Alıştırmalar:
1. Lütfen okuma parçasında “İstediğini giyiyor, istediğini” ifadesinden “eğlendiren şey neydi?” ifadesine kadar olan kısmı hiç değiştirmeden döndürün.
2. Okuma parçasında Robert Pattinson'a göre insanlar, Kristen ne kadar gülümserse gülümsesin onun nasıl bir fotoğrafını kullanacak?

İstediğini giyiyor, istediğini konuşuyor ve istediğini yapıyor. Bu tavrı Hollywood'un şatafatlı dünyasında kendisine "aykırı tip" yakıştırmasını kazandırdı. Hatta bazen kendisine "kaba" ve "depresyonda" bile dendi. Alacakaranlık'taki rol arkadaşı ve aynı zamanda sevgilisi Robert Pattinson Kristen'ı şöyle savunuyor: "İnsanlar onu nasıl tanımlayacaklarına çoktan karar vermişler. Ne kadar gülümserse gülümsesin onlar için önemli değil, yine de gidip onun gülmediği bir fotoğrafını kullanacaklar." Çok doğru! Gerçek hayatında bu küçük aktris çok kibar ve sürekli sırıtıyor. Çok açık ki 140 Milyon dolar değerindeki masal adaptasyonu filmiyle gurur duyuyor. Alacakaranlık'ın hassas Bella'sı sağlam bir kahramana dönüşüyor ve gerçek hayatında da bu cesareti devam ediyor...
Bravo: Film çekimlerinde seni en çok eğlendiren şey neydi?

Verilen Malzeme:
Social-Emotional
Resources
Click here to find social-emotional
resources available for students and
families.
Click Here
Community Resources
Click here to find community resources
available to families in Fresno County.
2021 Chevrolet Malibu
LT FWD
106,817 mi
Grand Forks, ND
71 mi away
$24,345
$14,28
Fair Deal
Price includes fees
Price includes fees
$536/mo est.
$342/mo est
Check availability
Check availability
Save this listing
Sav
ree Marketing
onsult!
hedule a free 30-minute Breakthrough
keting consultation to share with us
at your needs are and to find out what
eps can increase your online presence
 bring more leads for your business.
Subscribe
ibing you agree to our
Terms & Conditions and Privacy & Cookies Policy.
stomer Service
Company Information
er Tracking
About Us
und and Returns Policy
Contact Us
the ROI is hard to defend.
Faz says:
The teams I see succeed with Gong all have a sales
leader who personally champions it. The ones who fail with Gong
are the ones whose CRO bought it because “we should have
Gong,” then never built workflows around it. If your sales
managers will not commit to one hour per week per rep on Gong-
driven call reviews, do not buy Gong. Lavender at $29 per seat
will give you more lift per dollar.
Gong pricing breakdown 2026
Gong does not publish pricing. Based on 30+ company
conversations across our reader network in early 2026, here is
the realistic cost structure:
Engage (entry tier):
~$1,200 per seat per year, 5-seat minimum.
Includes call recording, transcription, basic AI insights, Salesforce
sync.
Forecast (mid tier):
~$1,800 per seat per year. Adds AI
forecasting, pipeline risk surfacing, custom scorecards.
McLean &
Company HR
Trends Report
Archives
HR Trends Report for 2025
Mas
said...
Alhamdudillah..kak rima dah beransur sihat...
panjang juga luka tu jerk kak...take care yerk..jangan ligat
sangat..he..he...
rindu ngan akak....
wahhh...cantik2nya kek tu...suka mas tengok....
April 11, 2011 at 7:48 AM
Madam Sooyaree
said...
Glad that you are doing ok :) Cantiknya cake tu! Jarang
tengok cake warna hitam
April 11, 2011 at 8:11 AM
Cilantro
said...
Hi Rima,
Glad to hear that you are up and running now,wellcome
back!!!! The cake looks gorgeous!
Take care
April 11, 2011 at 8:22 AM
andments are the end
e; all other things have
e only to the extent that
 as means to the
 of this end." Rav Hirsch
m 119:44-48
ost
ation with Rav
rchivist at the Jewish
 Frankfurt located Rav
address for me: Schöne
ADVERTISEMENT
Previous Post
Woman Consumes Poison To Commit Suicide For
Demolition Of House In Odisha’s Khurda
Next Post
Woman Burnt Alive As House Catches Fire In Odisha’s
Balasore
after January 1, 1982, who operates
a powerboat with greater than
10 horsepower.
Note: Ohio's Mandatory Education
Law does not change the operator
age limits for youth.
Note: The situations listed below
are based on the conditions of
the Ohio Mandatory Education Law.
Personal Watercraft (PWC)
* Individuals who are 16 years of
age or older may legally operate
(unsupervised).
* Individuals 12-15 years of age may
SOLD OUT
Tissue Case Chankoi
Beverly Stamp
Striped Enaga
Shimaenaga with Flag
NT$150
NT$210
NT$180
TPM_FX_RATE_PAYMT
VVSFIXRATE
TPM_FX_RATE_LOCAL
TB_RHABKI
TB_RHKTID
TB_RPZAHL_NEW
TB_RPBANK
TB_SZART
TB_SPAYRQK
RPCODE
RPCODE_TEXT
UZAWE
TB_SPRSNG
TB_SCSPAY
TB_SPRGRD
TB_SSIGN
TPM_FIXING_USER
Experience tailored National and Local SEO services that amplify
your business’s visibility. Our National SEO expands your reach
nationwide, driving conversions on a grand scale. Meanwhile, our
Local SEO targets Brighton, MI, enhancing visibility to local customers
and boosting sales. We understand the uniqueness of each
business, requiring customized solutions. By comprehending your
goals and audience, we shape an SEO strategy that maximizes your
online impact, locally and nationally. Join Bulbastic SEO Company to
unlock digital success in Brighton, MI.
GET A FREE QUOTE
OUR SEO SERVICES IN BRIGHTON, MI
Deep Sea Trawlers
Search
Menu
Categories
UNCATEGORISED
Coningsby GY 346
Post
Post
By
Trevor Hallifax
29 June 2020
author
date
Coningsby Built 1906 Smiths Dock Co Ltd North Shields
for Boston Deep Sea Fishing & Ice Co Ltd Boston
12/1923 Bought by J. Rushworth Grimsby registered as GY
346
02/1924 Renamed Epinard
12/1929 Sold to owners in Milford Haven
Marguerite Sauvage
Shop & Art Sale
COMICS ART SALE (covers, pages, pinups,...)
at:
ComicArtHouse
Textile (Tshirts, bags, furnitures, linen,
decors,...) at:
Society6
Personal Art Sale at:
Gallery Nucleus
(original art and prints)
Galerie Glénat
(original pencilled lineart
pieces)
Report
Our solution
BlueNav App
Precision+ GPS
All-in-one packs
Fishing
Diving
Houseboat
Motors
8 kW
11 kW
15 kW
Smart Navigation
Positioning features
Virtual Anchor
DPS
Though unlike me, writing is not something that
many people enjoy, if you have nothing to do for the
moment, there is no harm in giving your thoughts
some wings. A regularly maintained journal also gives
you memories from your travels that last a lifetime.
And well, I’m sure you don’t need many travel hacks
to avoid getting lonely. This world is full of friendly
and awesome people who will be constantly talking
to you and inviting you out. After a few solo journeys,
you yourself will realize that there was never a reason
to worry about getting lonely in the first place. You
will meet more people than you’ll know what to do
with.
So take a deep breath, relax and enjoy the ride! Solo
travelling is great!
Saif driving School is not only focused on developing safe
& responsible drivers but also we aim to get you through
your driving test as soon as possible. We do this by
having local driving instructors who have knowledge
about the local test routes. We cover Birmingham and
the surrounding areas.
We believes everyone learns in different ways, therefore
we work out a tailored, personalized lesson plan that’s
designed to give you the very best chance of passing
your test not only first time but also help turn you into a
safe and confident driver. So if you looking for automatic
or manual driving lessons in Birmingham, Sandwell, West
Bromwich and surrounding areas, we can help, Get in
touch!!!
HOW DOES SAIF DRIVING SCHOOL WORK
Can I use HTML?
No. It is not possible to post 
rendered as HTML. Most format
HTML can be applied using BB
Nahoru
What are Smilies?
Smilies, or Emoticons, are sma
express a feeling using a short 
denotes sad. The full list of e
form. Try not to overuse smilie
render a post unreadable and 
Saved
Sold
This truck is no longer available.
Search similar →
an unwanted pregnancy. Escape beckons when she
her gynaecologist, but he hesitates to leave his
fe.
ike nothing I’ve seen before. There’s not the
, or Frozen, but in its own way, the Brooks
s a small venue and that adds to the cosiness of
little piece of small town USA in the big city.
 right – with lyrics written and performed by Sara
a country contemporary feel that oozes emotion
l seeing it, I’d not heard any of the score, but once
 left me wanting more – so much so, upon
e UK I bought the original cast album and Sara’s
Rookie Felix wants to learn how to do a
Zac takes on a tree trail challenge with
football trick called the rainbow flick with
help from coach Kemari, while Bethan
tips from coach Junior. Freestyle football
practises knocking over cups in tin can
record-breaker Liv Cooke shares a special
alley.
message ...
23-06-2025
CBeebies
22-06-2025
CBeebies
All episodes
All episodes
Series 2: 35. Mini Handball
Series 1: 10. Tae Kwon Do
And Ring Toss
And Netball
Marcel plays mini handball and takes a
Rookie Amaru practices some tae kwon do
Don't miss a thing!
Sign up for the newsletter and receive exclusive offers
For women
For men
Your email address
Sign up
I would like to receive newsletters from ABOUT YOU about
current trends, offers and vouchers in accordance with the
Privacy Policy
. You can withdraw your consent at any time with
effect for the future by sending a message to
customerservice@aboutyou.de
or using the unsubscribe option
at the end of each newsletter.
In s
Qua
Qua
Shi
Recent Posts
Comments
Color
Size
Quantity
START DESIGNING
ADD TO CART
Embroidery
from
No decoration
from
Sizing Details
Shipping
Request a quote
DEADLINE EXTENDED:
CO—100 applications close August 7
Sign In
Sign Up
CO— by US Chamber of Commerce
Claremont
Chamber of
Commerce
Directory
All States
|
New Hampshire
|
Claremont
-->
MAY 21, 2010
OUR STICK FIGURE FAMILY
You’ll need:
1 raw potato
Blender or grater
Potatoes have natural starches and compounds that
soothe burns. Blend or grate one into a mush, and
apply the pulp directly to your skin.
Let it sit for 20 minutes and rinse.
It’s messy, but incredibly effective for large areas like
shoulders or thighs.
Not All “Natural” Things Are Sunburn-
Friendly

Alıştırma Cevapları:
1.
İstediğini giyiyor, istediğini konuşuyor ve istediğini yapıyor. Bu tavrı Hollywood'un şatafatlı dünyasında kendisine "aykırı tip" yakıştırmasını kazandırdı. Hatta bazen kendisine "kaba" ve "depresyonda" bile dendi. Alacakaranlık'taki rol arkadaşı ve aynı zamanda sevgilisi Robert Pattinson Kristen'ı şöyle savunuyor: "İnsanlar onu nasıl tanımlayacaklarına çoktan karar vermişler. Ne kadar gülümserse gülümsesin onlar için önemli değil, yine de gidip onun gülmediği bir fotoğrafını kullanacaklar." Çok doğru! Gerçek hayatında bu küçük aktris çok kibar ve sürekli sırıtıyor. Çok açık ki 140 Milyon dolar değerindeki masal adaptasyonu filmiyle gurur duyuyor. Alacakaranlık'ın hassas Bella'sı sağlam bir kahramana dönüşüyor ve gerçek hayatında da bu cesareti devam ediyor...
Bravo: Film çekimlerinde seni en çok eğlendiren şey neydi?

2. Onun gülmediği bir fotoğrafını kullanacaklar.